I regret that the USSR does not belong to UNESCO, and that, perhaps because of the pressure of the cold war, she recently withdrew from the World Health Organization, and I hope that this situation will soon-change.
The atomic bomb and the possibility of a significant improvement in the standards of living throughout the world through the peace-time uses of atomic energy have great significance for the world of the future. Four years ago we were hopeful that a start toward a rational political world would be made through the institution of an effective system of
international control of the atomic bomb and atomic energy. The influence of antiquated political concepts has, however, led to the, at least temporary, abandonment of this hope - the Atomic Energy Commission of the United Nations is no longer active.

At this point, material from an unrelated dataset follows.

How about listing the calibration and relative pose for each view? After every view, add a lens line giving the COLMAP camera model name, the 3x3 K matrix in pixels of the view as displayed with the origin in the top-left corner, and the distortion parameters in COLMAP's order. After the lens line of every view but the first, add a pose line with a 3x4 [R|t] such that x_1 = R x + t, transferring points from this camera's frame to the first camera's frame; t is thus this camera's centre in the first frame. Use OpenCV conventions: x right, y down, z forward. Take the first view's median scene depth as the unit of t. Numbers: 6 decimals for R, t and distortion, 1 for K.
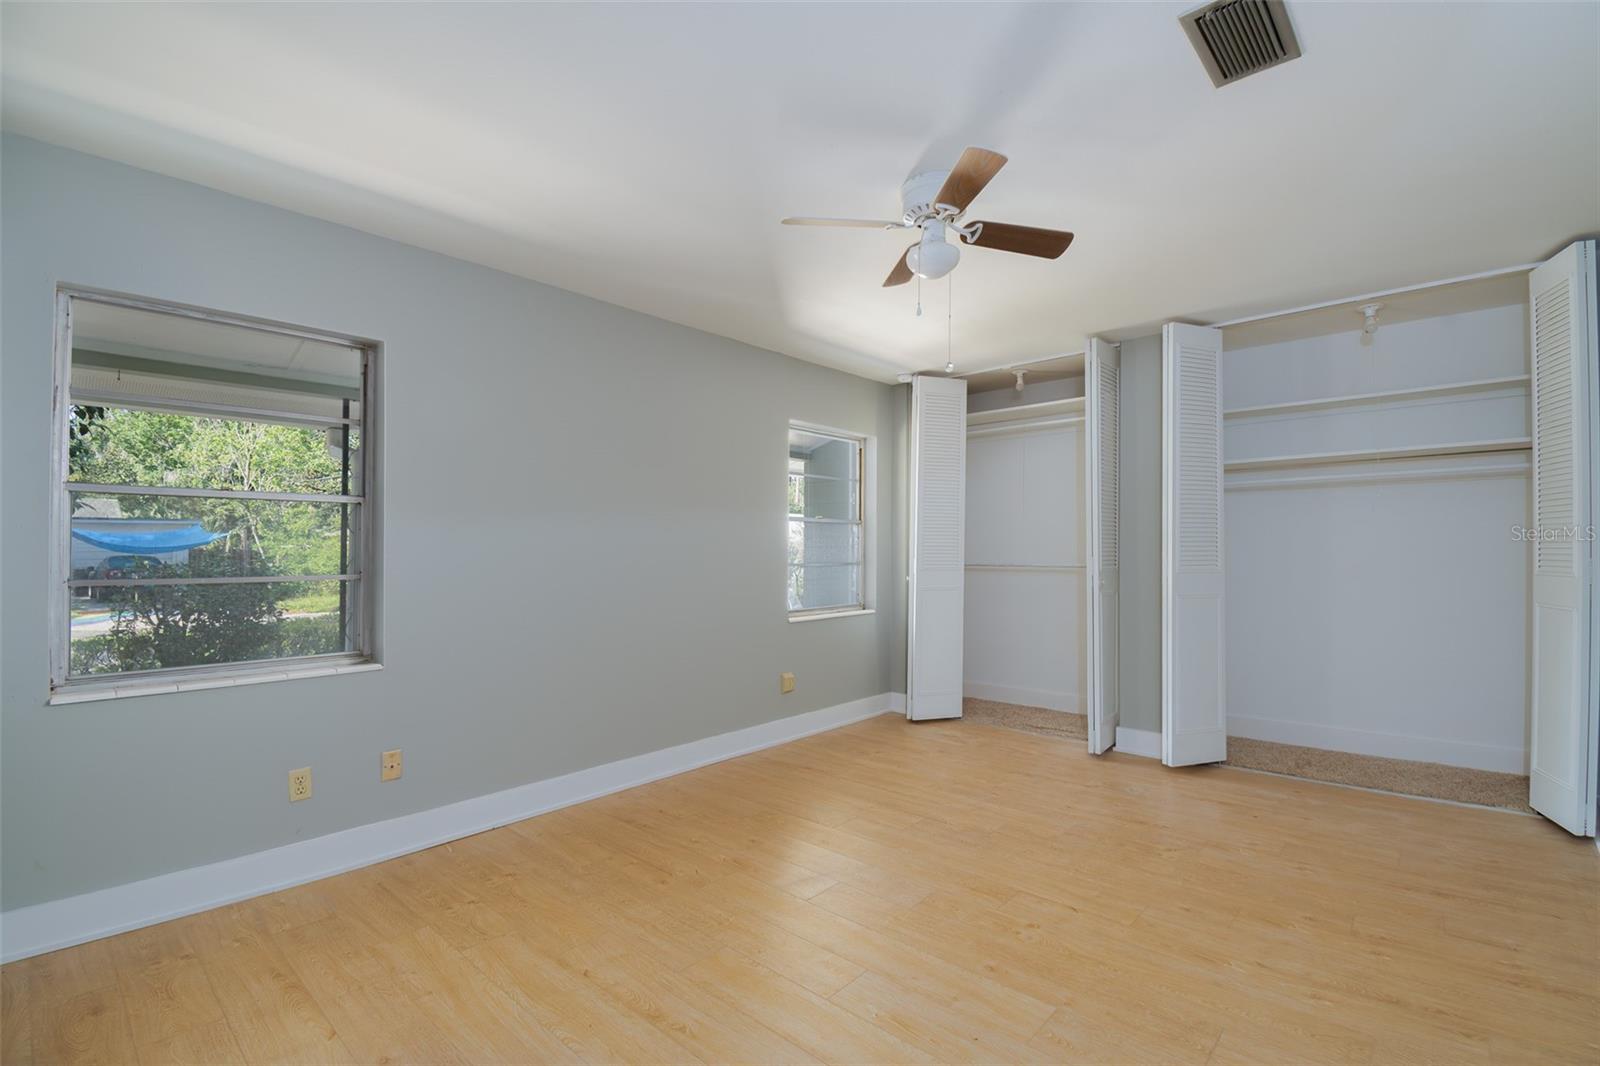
lens RADIAL K [[715.5, 0, 820.2], [0, 715.5, 532.1], [0, 0, 1]] dist [0.002131, -0.019716]
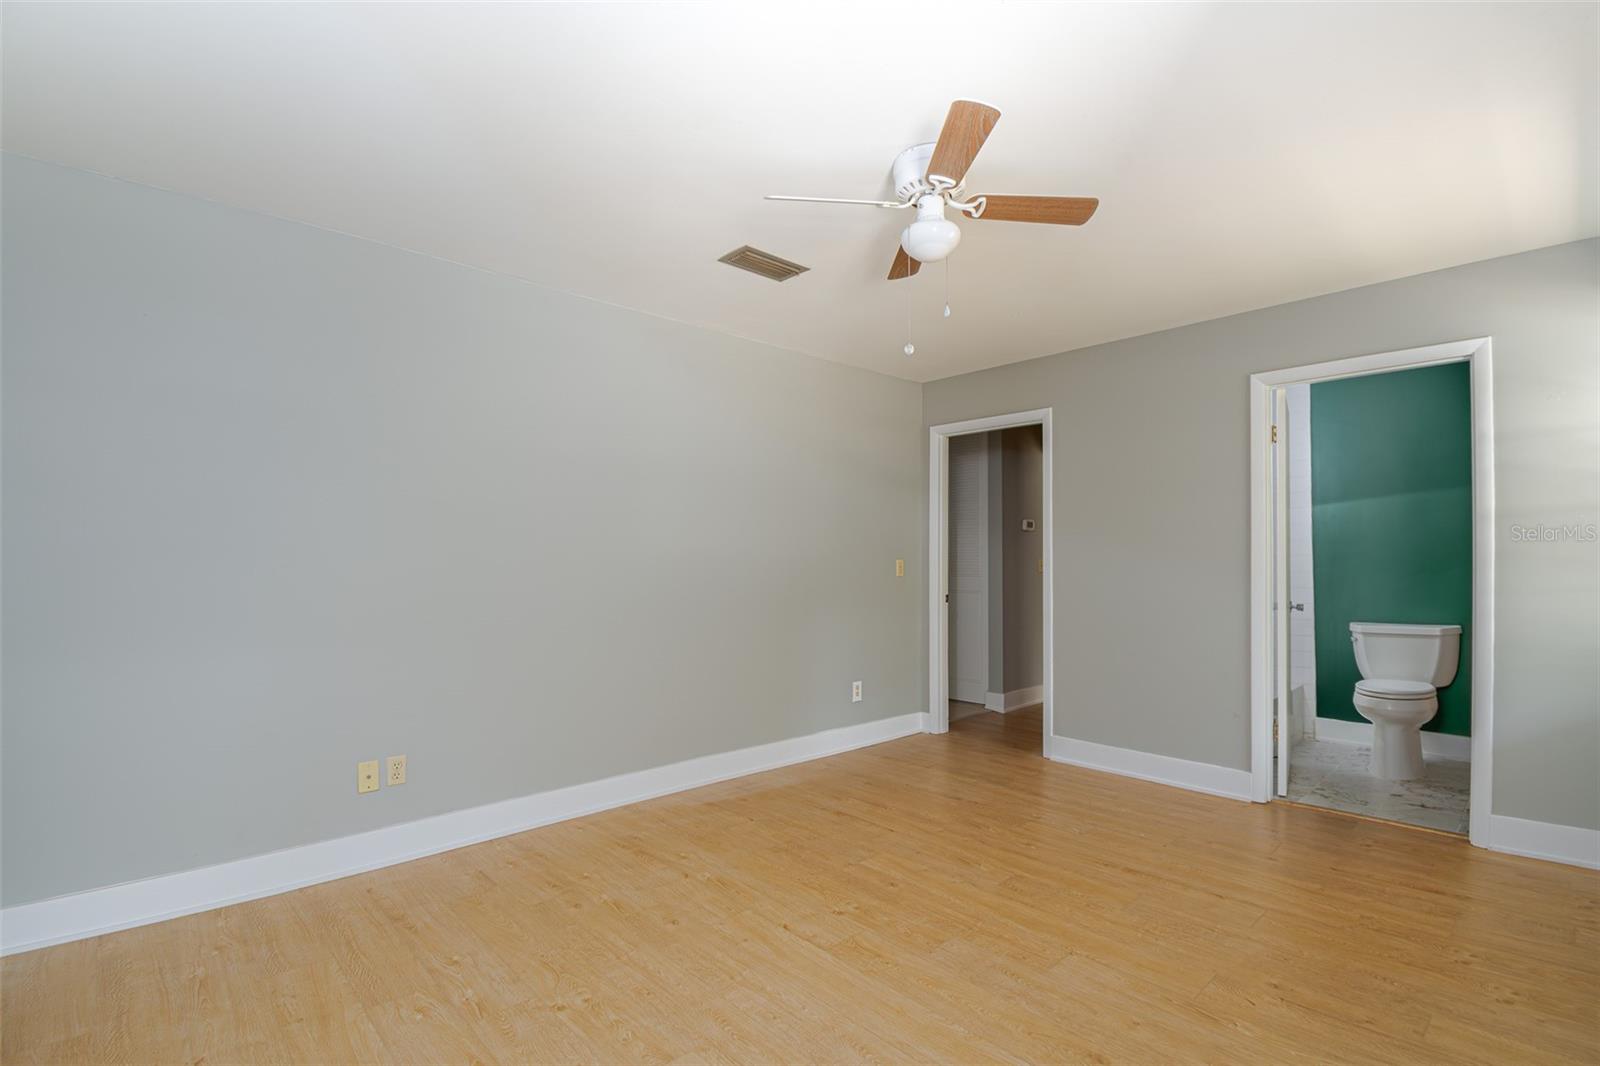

The principal reason for the failure of the move toward international control of atomic energy seems to be opposition by all nations to the abandonment of national sovereignty in any degree. And yet we see national sovereignty being abandoned in the formation of groups of nations, such as those included in the Atlantic Pact, for the purpose of waging war. I believe that the sole justification for abandonment of national sovereignty is the assurance of peace through a world-wide supernational organization. The preparation for war on a greater scale is not a justification. The nations of the world need to transfer more of their sovereignty to the United Nations, and in the course of time to convert it into an effective world government.
We need to replace the spirit of cold-war agression that we see determining relations between Russia and the United States and between other nations by the spirit of peace, the spirit of harmonious adjustment of international problems through arbitration, the spirit of world order, of a world of reason, based on an effective world-wide supernational government that maintains the peace but does not inflict one ideology or another on the member nations. We cannot place a simple trust-in our national representatives - they have the duty of working for national supremity. It is we, the people of the world, who have the duty of working for peace for the welfare and happiness of human beings everywhere. If another devastating world war comes, it will be because we have failed.